WHAT THE TASK REQUIRES | Return every line of the listing below so that it matches the original exactly.

* * * * *

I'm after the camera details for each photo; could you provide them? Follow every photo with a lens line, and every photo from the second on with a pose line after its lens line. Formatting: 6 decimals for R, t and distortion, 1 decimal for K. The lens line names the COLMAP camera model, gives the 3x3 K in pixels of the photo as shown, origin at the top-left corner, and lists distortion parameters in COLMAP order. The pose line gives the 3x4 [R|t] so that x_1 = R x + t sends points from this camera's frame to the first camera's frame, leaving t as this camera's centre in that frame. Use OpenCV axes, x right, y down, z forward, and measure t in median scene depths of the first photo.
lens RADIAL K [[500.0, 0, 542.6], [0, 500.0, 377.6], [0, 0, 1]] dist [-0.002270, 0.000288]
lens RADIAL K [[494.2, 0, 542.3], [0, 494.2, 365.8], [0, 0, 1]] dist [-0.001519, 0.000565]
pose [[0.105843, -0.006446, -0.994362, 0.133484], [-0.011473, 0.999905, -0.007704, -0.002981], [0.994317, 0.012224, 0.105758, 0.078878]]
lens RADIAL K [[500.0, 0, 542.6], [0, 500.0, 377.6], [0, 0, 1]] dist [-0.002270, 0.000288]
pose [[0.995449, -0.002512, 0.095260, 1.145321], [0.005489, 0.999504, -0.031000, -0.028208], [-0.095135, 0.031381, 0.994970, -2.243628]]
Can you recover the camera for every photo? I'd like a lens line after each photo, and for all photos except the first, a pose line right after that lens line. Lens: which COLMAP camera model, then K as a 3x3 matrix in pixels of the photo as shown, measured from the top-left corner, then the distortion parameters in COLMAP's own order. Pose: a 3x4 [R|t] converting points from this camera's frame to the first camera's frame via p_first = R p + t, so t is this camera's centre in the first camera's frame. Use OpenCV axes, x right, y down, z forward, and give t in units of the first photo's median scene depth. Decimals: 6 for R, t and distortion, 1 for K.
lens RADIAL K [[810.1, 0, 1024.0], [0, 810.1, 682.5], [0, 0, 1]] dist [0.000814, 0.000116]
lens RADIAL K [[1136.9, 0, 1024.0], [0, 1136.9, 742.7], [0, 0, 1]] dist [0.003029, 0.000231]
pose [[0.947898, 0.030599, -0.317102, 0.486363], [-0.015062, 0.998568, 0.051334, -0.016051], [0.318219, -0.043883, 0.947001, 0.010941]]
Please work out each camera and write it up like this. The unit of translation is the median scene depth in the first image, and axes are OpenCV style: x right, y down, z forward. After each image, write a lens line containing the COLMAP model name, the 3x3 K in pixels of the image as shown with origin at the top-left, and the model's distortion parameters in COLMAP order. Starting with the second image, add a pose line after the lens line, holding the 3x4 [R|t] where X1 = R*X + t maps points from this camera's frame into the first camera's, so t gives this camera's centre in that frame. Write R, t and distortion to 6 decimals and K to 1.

* * * * *

EXERCISE RESULT |
I'm after the camera details for each photo; could you provide them? Follow every photo with a lens line, and every photo from the second on with a pose line after its lens line. Formatting: 6 decimals for R, t and distortion, 1 decimal for K. The lens line names the COLMAP camera model, gives the 3x3 K in pixels of the photo as shown, origin at the top-left corner, and lists distortion parameters in COLMAP order. The pose line gives the 3x4 [R|t] so that x_1 = R x + t sends points from this camera's frame to the first camera's frame, leaving t as this camera's centre in that frame. Use OpenCV axes, x right, y down, z forward, and measure t in median scene depths of the first photo.
lens RADIAL K [[500.0, 0, 542.6], [0, 500.0, 377.6], [0, 0, 1]] dist [-0.002270, 0.000288]
lens RADIAL K [[494.2, 0, 542.3], [0, 494.2, 365.8], [0, 0, 1]] dist [-0.001519, 0.000565]
pose [[0.105843, -0.006446, -0.994362, 0.133484], [-0.011473, 0.999905, -0.007704, -0.002981], [0.994317, 0.012224, 0.105758, 0.078878]]
lens RADIAL K [[500.0, 0, 542.6], [0, 500.0, 377.6], [0, 0, 1]] dist [-0.002270, 0.000288]
pose [[0.995449, -0.002512, 0.095260, 1.145321], [0.005489, 0.999504, -0.031000, -0.028208], [-0.095135, 0.031381, 0.994970, -2.243628]]
Can you recover the camera for every photo? I'd like a lens line after each photo, and for all photos except the first, a pose line right after that lens line. Lens: which COLMAP camera model, then K as a 3x3 matrix in pixels of the photo as shown, measured from the top-left corner, then the distortion parameters in COLMAP's own order. Pose: a 3x4 [R|t] converting points from this camera's frame to the first camera's frame via p_first = R p + t, so t is this camera's centre in the first camera's frame. Use OpenCV axes, x right, y down, z forward, and give t in units of the first photo's median scene depth. Decimals: 6 for R, t and distortion, 1 for K.
lens RADIAL K [[810.1, 0, 1024.0], [0, 810.1, 682.5], [0, 0, 1]] dist [0.000814, 0.000116]
lens RADIAL K [[1136.9, 0, 1024.0], [0, 1136.9, 742.7], [0, 0, 1]] dist [0.003029, 0.000231]
pose [[0.947898, 0.030599, -0.317102, 0.486363], [-0.015062, 0.998568, 0.051334, -0.016051], [0.318219, -0.043883, 0.947001, 0.010941]]
Please work out each camera and write it up like this. The unit of translation is the median scene depth in the first image, and axes are OpenCV style: x right, y down, z forward. After each image, write a lens line containing the COLMAP model name, the 3x3 K in pixels of the image as shown with origin at the top-left, and the model's distortion parameters in COLMAP order. Starting with the second image, add a pose line after the lens line, holding the 3x4 [R|t] where X1 = R*X + t maps points from this camera's frame into the first camera's, so t gives this camera's centre in that frame. Write R, t and distortion to 6 decimals and K to 1.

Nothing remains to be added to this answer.